Nakata ouvrit légèrement la bouche, et regarda fixement le chat.
–  Vous voulez dire que vous avez déjà rencontré quelqu'un comme moi?
–  Oui, du coup je n'étais pas tellement surpris de voir que vous saviez parler aux chats (...)
–  Ah...
–  Aussi je pense que plutôt que de chercher des chats égarés, vous feriez mieux de vous mettre sérieusement en quête de la moitié manquante de votre ombre."
Ombre manquante.

Acte III -
Je connais cette femme, je l'ai déjà vue quelque part dans la rue à Barcelone, il y a peut-être deux ou trois ans. Je l'ai vue, je l'ai même remarquée dans sa facon singulière et altière de se tenir. Alors lorsque son visage m'est apparu dès la première image du court-métrage d'Andrès Duque*, j'ai immédiatement fait le lien. Cette femme parle au monde, sans intermédiaire. Sans qu'il lui soit besoin d'inter-locuteur(s).
Ici c'est un jeu captivant de règles et d'équerres posés au sol, alignés et emboîtés, croisés également, ou animés dans l'air... indiquant dirigeant tracant, tout à tour flèches, sextant, amulettes. Avenida Paral-lel avec Paralel 10 une ligne géographique qui traverse 22 pays, dont les Philipinnes de Rosemarie la bien nommée. Film syllabique, alphabet métaphysique.
Ombre accompagnée.

Acte IV - Court métrage, le même. Il se termine par le chant assuré d'un jeune -philippin?- se produisant en karaoké sur un air de Frank Sinatra. Son image progressivement s'efface, laissant place à l'installation technique et le son reste intact.

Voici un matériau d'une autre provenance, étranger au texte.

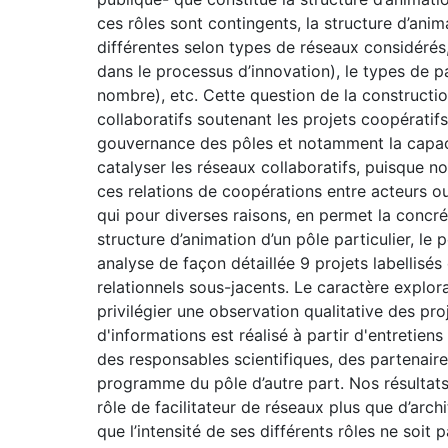
ces rôles sont contingents, la structure d’ani
différentes selon types de réseaux considérés, 
dans le processus d’innovation), le types de pa
nombre), etc. Cette question de la constructio
collaboratifs soutenant les projets coopératifs
gouvernance des pôles et notamment la capaci
catalyser les réseaux collaboratifs, puisque nou
ces relations de coopérations entre acteurs ou n’
qui pour diverses raisons, en permet la concré
structure d’animation d’un pôle particulier, le
analyse de façon détaillée 9 projets labellisés
relationnels sous-jacents. Le caractère explor
privilégier une observation qualitative des pro
d'informations est réalisé à partir d'entretien
des responsables scientifiques, des partenaire
programme du pôle d’autre part. Nos résultat
rôle de facilitateur de réseaux plus que d’arch
que l’intensité de ses différents rôles ne soi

Ombre effacée, dans le play bach dissout qui entendre, qui croire? Et surtout, à quoi se fier? Virtualités, le siècle nous interpelle à chaque instant. L'apparence elle même n'est plus certaine.
Ombre dissoute.

Acte V - Il se projette, s'envole et se déploie tout au long du mât rendu mobile par une installation sophistiquée, qu'il a concue et fabriquée de ses mains. Acrobate félin (on retrouve le chat), jongleur de postures, humoriste.
Elle joue live pianos et accordéon, s'accorde à lui, parfois enclenche "l'home que perdia esl botons"**.
Autour, une bonne centaine d'yeux, désilliés par la grâce, captés.
Magique.
Cela se produit à ciel ouvert chaque jour de cette semaine et jusqu'à dimanche dans la sobre et sculpturale entrée de la Caixa Forum de Montjuic. Si vous lisez ceci et êtes à Barcelone, courrez-y!
Tout de suite je pense à Tati, Jour de Fête, le lien avec le cinéma est pour moi évident, plus encore avec le muet. Je m'en ouvre à l'acteur qui conduit la compagnie Circ Pànic:
...et avec un grand écran en transparence sur lequel serait projeté simultanément la performance...?
Oui, comme en ombre chinoise! acquièsce réfléchissant Jordi Panareda.
Voilà, avec le musicien (musicienne en l'occurrence, Claudia Gómez Blasco qui inaugure cette session live et, selon moi, cela change tout) jouant en pied d'écran comme à l'époque du muet.
Spectacle spectaculaire et cinématographique, enchanteur. Enchanté!
Ombre portée.

Gare à ton ombre !
Cuidado con tu sombra, hombre !

*Paralelo 10 (2005) projection 10h-21h jusqu'aù 31 décembre (Caixa Forum de Montjuic)
**"l'home que perdia esl botons...", les boutons représentant ici une allégorie, il s'agit en fait de l'homme qui se dénude -se défaisant...de ses défenses précisement, soit de ses oripeaux  (déf. dictionnaire au figuré: ornement trompeur, faux éclat masquant le réalité). L'homme se présente comme nu, car unique valeur réellement existante.